Election Day 2018 is right around the corner, and some people have already cast their vote in the upcoming midterm elections. If you're tired of waiting around and want to make moves, you might be wondering if you can vote early. For some of you, the answer is yes, so here's how to vote early in the 2018 midterms, to get a head start.
In many states across the country early voting in the 2018 midterms has already begun. In fact, early voting for some states like Wisconsin started Sept. 20, according to The New York Times. If you want to get on that early train, then there are a few things you need to know. As with most voting rules and requirements, it varies by state. Some states don't offer early voting at all (sorry, guys), but states like Colorado and Florida allow early voting without any excuse or reason. According to the National Conference of State Legislatures (NCSL), 37 states allow early voting, but you have to check the guidelines for your state.
If you already know that your state offers early voting, the next step is to find out when early voting opens in your state. Participating states will continue to open polls even up to a day before the election, so make sure you check the rules and dates in your state. The next step is to actually get your ballot so you can vote early, which is thankfully pretty simple. Just head to USA.gov and find your state's election board page from the dropdown menu. From there, you'll be able to check out the early voting rules and procedures where you live. For instance, if you're in Alaska, then on your state's election board page it will give you an option to request a mail-in ballot. There, early voting opens 15 days before the election and goes until Election Day on Nov. 6. The New York Times even has a handy-dandy list of state deadlines for early voting, so there's no way to get lost.

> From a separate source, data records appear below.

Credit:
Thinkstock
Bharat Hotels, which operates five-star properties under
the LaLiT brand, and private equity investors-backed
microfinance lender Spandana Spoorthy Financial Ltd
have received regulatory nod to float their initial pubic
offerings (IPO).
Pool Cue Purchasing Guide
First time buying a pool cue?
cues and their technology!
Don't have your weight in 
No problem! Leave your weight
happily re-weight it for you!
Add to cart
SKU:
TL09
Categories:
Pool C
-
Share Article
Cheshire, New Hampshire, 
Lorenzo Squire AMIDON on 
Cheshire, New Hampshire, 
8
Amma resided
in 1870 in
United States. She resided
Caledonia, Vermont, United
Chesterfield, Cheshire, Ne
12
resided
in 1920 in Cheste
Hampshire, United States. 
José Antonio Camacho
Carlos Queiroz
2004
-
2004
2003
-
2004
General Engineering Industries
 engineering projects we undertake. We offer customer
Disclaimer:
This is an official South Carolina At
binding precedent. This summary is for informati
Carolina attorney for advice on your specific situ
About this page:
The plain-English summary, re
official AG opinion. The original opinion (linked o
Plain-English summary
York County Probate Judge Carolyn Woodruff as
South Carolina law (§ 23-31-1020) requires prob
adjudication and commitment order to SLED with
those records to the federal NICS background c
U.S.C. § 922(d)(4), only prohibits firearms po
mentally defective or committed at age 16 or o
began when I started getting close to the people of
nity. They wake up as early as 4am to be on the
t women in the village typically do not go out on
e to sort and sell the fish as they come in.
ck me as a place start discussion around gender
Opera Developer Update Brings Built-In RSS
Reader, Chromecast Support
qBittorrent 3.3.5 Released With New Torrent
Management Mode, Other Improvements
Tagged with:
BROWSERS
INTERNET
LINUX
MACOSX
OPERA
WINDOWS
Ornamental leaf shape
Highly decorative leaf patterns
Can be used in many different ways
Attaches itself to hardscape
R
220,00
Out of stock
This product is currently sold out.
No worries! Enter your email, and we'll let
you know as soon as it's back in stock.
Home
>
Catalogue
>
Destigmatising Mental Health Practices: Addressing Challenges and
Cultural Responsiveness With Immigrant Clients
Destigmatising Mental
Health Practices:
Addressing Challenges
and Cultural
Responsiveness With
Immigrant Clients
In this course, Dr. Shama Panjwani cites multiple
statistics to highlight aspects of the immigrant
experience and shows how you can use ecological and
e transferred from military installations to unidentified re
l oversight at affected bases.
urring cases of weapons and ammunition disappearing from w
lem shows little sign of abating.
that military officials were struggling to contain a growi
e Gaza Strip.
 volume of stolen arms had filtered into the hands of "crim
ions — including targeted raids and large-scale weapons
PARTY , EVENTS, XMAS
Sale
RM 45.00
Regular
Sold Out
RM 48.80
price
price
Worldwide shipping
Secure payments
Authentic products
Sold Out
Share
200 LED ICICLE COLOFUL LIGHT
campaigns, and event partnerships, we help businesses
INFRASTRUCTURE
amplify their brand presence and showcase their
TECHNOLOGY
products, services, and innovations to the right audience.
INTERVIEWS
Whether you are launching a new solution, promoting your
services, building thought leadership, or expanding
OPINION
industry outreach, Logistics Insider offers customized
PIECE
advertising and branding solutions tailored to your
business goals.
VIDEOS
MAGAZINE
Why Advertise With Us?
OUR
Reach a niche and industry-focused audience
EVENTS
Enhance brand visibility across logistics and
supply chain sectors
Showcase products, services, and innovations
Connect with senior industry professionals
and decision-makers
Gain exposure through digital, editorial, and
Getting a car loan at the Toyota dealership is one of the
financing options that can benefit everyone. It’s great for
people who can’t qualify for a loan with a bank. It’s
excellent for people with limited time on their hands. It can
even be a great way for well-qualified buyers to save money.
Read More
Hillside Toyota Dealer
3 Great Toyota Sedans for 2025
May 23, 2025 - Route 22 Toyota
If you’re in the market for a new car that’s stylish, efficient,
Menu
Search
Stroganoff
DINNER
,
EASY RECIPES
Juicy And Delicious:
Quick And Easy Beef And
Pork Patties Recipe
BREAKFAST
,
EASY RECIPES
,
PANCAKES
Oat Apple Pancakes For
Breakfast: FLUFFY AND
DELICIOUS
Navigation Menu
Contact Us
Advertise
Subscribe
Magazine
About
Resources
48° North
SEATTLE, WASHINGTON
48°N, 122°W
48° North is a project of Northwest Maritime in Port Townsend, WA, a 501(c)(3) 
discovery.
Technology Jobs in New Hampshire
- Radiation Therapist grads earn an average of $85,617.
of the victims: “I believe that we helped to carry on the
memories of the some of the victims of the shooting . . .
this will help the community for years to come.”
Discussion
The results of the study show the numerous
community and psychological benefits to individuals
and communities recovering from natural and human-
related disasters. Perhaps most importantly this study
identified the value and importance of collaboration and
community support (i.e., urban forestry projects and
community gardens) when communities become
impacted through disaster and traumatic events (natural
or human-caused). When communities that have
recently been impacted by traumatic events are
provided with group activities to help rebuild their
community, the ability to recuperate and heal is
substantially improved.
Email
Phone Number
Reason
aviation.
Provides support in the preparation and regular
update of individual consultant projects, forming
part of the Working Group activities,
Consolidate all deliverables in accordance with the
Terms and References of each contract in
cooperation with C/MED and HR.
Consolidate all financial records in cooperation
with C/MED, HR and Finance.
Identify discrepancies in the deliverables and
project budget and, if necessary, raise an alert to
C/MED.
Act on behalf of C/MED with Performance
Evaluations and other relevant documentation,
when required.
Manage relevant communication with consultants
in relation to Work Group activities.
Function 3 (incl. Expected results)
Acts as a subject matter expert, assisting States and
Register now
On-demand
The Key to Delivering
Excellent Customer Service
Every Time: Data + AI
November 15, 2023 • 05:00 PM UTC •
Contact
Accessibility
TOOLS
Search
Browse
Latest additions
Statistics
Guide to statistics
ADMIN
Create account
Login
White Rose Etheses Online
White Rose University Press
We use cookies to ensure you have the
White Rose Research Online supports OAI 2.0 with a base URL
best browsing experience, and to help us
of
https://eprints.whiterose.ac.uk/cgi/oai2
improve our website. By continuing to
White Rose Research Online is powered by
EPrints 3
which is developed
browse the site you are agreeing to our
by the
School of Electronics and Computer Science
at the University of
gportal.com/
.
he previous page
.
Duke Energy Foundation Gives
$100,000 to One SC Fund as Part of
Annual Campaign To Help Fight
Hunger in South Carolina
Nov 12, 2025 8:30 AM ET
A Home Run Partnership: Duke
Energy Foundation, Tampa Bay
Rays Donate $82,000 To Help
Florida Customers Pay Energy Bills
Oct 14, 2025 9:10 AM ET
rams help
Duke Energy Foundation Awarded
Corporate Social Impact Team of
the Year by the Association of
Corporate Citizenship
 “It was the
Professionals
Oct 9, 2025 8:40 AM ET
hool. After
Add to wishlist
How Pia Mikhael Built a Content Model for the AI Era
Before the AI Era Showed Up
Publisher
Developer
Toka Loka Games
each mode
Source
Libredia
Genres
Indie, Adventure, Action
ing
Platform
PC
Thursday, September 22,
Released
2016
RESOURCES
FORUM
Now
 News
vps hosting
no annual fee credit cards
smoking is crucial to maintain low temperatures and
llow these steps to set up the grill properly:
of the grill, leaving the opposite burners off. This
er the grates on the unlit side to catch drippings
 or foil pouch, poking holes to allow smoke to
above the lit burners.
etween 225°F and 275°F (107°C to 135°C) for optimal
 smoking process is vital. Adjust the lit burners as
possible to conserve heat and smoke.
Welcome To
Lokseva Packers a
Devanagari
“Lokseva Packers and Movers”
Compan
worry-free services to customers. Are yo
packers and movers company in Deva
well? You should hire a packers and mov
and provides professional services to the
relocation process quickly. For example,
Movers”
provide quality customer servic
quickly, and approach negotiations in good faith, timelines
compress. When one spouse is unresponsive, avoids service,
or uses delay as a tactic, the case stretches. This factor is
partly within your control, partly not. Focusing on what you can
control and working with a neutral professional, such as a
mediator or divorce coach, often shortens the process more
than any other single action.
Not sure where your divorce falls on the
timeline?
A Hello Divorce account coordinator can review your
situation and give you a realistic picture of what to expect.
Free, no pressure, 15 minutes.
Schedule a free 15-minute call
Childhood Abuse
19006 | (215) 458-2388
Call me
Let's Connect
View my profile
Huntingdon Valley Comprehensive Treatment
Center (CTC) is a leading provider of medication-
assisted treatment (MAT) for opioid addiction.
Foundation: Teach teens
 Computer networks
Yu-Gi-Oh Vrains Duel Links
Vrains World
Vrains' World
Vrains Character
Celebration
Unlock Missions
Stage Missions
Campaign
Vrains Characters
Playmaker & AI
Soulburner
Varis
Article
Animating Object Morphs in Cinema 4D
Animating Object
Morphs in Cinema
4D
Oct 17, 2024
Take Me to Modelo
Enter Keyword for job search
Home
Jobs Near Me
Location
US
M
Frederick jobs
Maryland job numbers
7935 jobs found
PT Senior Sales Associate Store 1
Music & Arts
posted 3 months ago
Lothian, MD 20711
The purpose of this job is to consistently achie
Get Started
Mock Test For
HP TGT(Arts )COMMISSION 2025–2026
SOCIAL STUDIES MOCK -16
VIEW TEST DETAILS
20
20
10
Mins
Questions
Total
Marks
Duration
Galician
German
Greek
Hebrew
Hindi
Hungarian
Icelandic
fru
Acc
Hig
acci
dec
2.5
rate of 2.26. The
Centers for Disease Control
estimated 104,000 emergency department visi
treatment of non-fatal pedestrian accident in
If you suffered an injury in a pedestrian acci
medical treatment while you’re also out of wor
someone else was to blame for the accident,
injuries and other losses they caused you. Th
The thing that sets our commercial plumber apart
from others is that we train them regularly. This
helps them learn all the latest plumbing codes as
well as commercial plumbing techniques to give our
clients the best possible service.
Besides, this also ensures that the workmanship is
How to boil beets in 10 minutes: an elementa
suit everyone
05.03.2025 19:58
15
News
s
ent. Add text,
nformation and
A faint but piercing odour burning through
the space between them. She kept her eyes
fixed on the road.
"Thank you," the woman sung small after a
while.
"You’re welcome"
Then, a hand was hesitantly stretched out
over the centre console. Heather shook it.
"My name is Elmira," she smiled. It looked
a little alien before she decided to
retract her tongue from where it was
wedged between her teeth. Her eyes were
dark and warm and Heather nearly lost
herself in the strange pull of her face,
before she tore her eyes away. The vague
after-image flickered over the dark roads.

There may be a few reasons why you'd like to cast your vote early. Maybe you will be away on Election Day, or hungover from your birthday the night before, or you just want to make sure you're covered should anything come up. It's not important for me to know why, but there are a couple of ways to get ahead of the voting game — even if your state doesn't have early voting. Another option on the table if you know you'll have trouble getting to the polls is an absentee ballot, which is usually for people who won't be able to make it to their polling place on election day. While some states like California and Georgia offer excuse-free absentee ballots, in New York you have to provide a reason for needing an absentee ballot — like if you're out of the county.
Whether you are planning a trip, already out of the country, or just want to clear your mind and get it done with, then make sure that you figure out what the rules are in your state. The options are there for you if voting early is your thang, you just have to do a little work. Personally, I'm too attached to the "I voted" sticker.